= Hugo von Hildesheim =

Hanseatic League merchant

Hugo von Hildesheim (fl. late 12th and early 13th centuries) was one of the few large and long-distance merchants from the early days of the Hanseatic League, whose individual fate can be reconstructed. He was active in the late 12th and early 13th centuries. In retrospect, he is described as very influential.

==Life==
He probably originated from one of the two leading ministerial families of the episcopal city of Hildesheim at that time - either de Insula (in German: "von der Werder") or de veteri foro (in German: "vom alten Markt"). Both repeatedly presented both the city bailiff and the bailiff of St. Michael's Monastery. Hugo probably married Thanbrigge, a daughter of the Holstein Overboden Marcrad II, who in 1181 had been driven to Schleswig by Count Adolf III of Holstein. Hugo established his trading business between his hometown, Neumünster, Lübeck and Livonia.

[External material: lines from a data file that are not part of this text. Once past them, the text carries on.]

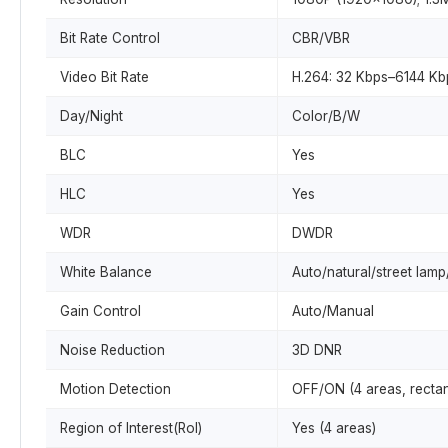
Bit Rate Control
CBR/VBR
Video Bit Rate
H.264: 32 Kbps–6144 Kb
Day/Night
Color/B/W
BLC
Yes
HLC
Yes
WDR
DWDR
White Balance
Auto/natural/street lam
Gain Control
Auto/Manual
Noise Reduction
3D DNR
Motion Detection
OFF/ON (4 areas, rectan
Region of Interest(RoI)
Yes (4 areas)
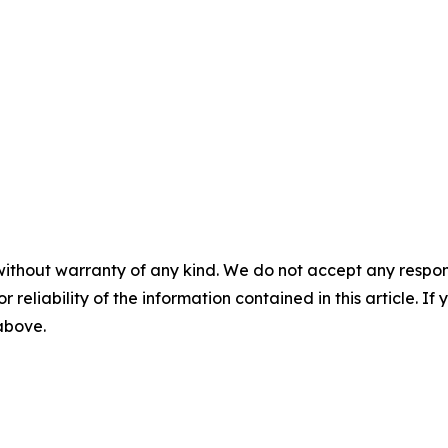
without warranty of any kind. We do not accept any responsib
r reliability of the information contained in this article. I
 above.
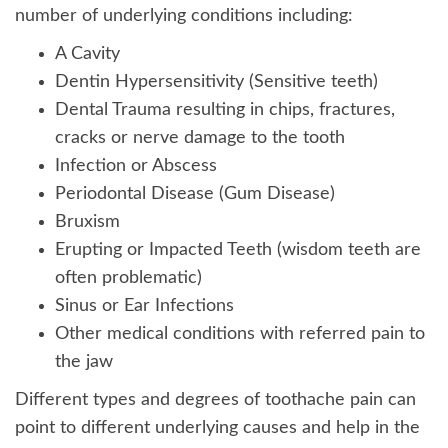
number of underlying conditions including:
A Cavity
Dentin Hypersensitivity (Sensitive teeth)
Dental Trauma resulting in chips, fractures,
cracks or nerve damage to the tooth
Infection or Abscess
Periodontal Disease (Gum Disease)
Bruxism
Erupting or Impacted Teeth (wisdom teeth are
often problematic)
Sinus or Ear Infections
Other medical conditions with referred pain to
the jaw
Different types and degrees of toothache pain can
point to different underlying causes and help in the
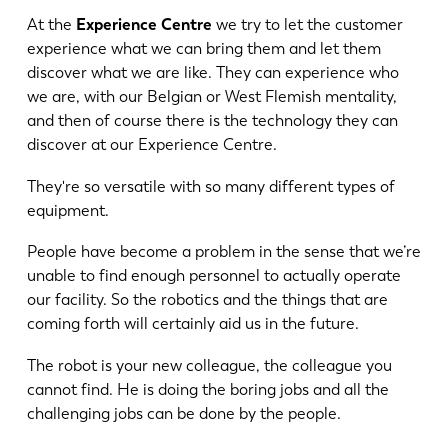
At the
Experience Centre
we try to let the customer
experience what we can bring them and let them
discover what we are like. They can experience who
we are, with our Belgian or West Flemish mentality,
and then of course there is the technology they can
discover at our Experience Centre.
They're so versatile with so many different types of
equipment.
People have become a problem in the sense that we’re
unable to find enough personnel to actually operate
our facility. So the robotics and the things that are
coming forth will certainly aid us in the future.
The robot is your new colleague, the colleague you
cannot find. He is doing the boring jobs and all the
challenging jobs can be done by the people.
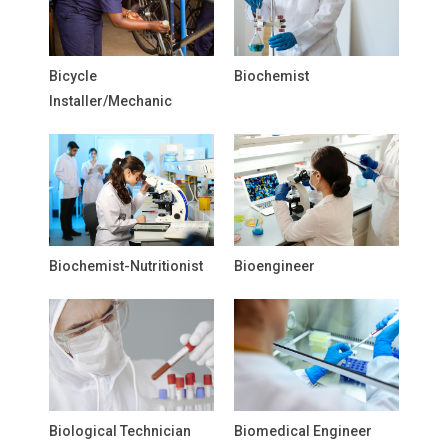
Bicycle
Biochemist
Installer/Mechanic
Biochemist-Nutritionist
Bioengineer
Biological Technician
Biomedical Engineer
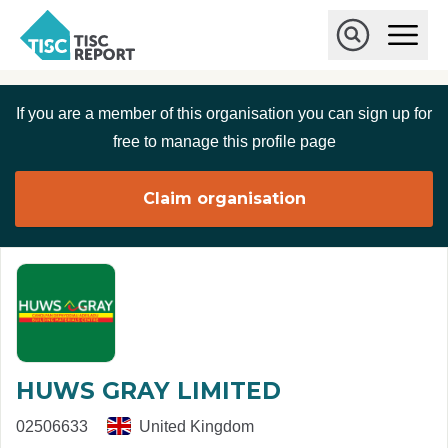
Skip to main content
T
O
p
I
e
O
S
n
p
C
M
e
If you are a member of this organisation you can sign up for
r
a
n
i
S
e
free to manage this profile page
n
e
p
M
a
o
e
r
Claim organisation
r
n
c
u
h
t
HUWS GRAY LIMITED
02506633
United Kingdom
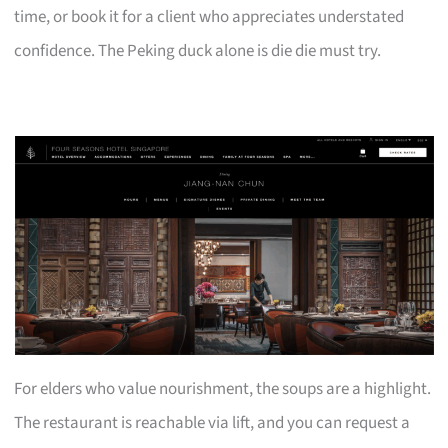
time, or book it for a client who appreciates understated
confidence. The Peking duck alone is die die must try.
For elders who value nourishment, the soups are a highlight.
The restaurant is reachable via lift, and you can request a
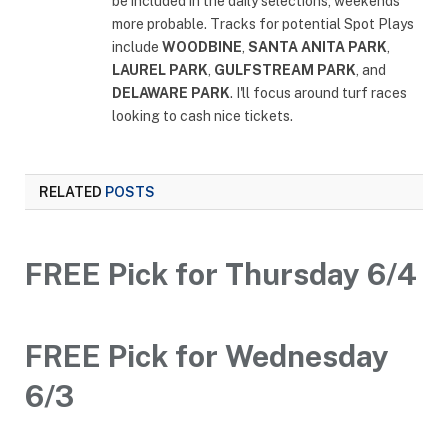
be included in the daily selections, weekends
more probable. Tracks for potential Spot Plays
include
WOODBINE
,
SANTA ANITA PARK
,
LAUREL PARK
,
GULFSTREAM PARK
, and
DELAWARE PARK
. I'll focus around turf races
looking to cash nice tickets.
RELATED
POSTS
FREE Pick for Thursday 6/4
FREE Pick for Wednesday
6/3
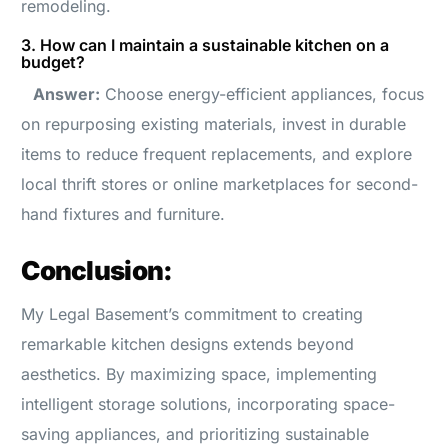
remodeling.
3. How can I maintain a sustainable kitchen on a
budget?
Answer:
Choose energy-efficient appliances, focus
on repurposing existing materials, invest in durable
items to reduce frequent replacements, and explore
local thrift stores or online marketplaces for second-
hand fixtures and furniture.
Conclusion:
My Legal Basement’s commitment to creating
remarkable kitchen designs extends beyond
aesthetics. By maximizing space, implementing
intelligent storage solutions, incorporating space-
saving appliances, and prioritizing sustainable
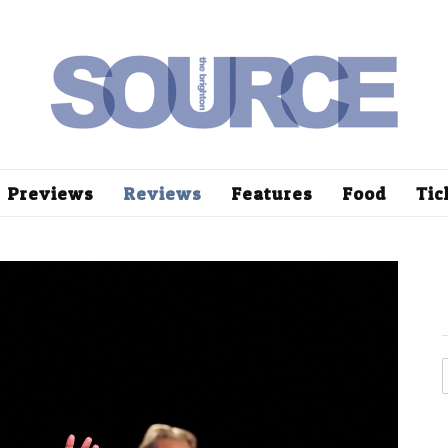
Previews
Reviews
Features
Food
Tic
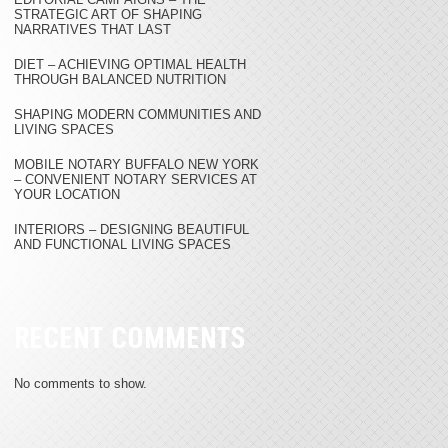
STRATEGIC ART OF SHAPING
NARRATIVES THAT LAST
DIET – ACHIEVING OPTIMAL HEALTH
THROUGH BALANCED NUTRITION
SHAPING MODERN COMMUNITIES AND
LIVING SPACES
MOBILE NOTARY BUFFALO NEW YORK
– CONVENIENT NOTARY SERVICES AT
YOUR LOCATION
INTERIORS – DESIGNING BEAUTIFUL
AND FUNCTIONAL LIVING SPACES
RECENT COMMENTS
No comments to show.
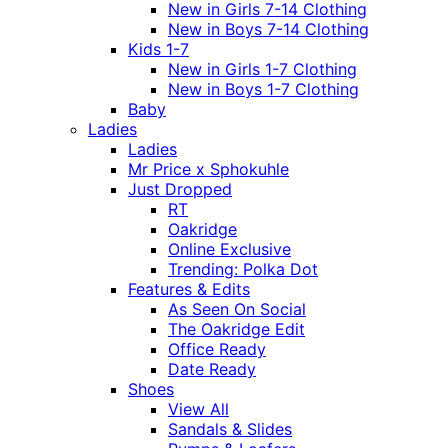
New in Girls 7-14 Clothing
New in Boys 7-14 Clothing
Kids 1-7
New in Girls 1-7 Clothing
New in Boys 1-7 Clothing
Baby
Ladies
Ladies
Mr Price x Sphokuhle
Just Dropped
RT
Oakridge
Online Exclusive
Trending: Polka Dot
Features & Edits
As Seen On Social
The Oakridge Edit
Office Ready
Date Ready
Shoes
View All
Sandals & Slides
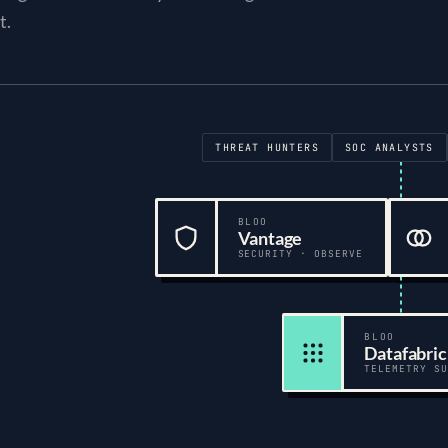
t.
Security teams
:
Threat hunters, SOC analysts, Incident respons
THREAT HUNTERS
SOC ANALYSTS
BLOO
Vantage
SECURITY · OBSERVE
BLOO
Datafabric
TELEMETRY SU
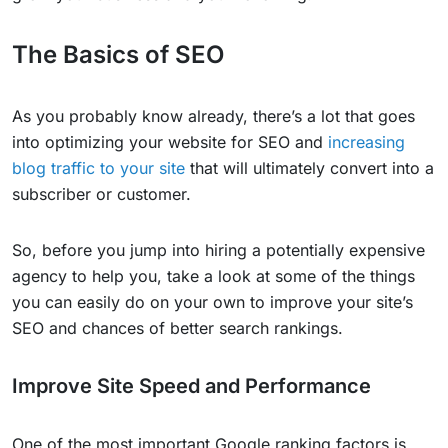
The Basics of SEO
As you probably know already, there’s a lot that goes
into optimizing your website for SEO and
increasing
blog traffic to your site
that will ultimately convert into a
subscriber or customer.
So, before you jump into hiring a potentially expensive
agency to help you, take a look at some of the things
you can easily do on your own to improve your site’s
SEO and chances of better search rankings.
Improve Site Speed and Performance
One of the most important Google ranking factors is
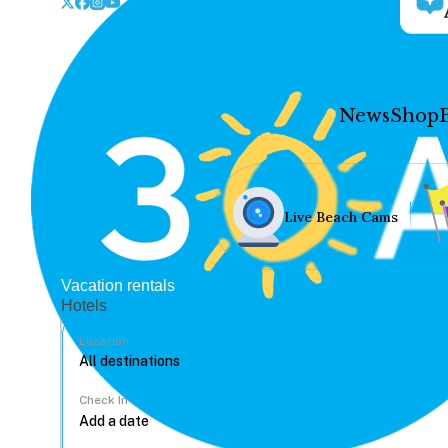
News
Shop
Live Beach Cams
Vacation rentals
Hotels
Location
Check In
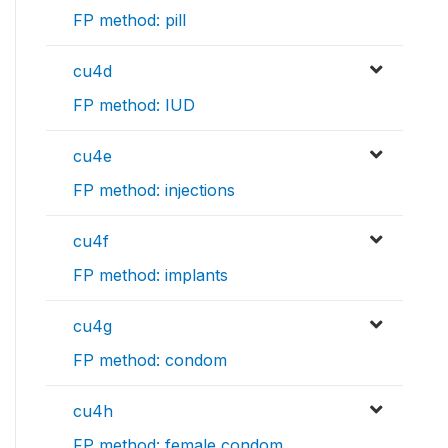
FP method: pill
cu4d
FP method: IUD
cu4e
FP method: injections
cu4f
FP method: implants
cu4g
FP method: condom
cu4h
FP method: female condom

Through his wedding, he is a well known example of the connection between the early Hansa-early urban elite and the old free and low noble rural families.

Around the same time, a Hugo von Hildesheim is known, who was abbot of the Augustinian canons at Neumünster. In addition, in 1224 Thanbrigge donated 2½ hufe of land in Holstein's Brachfeld from the possession of the monastery to the Daugavgrīva Abbey in today's Riga. Both suggest that the abbot and the merchant Hugo were the same person.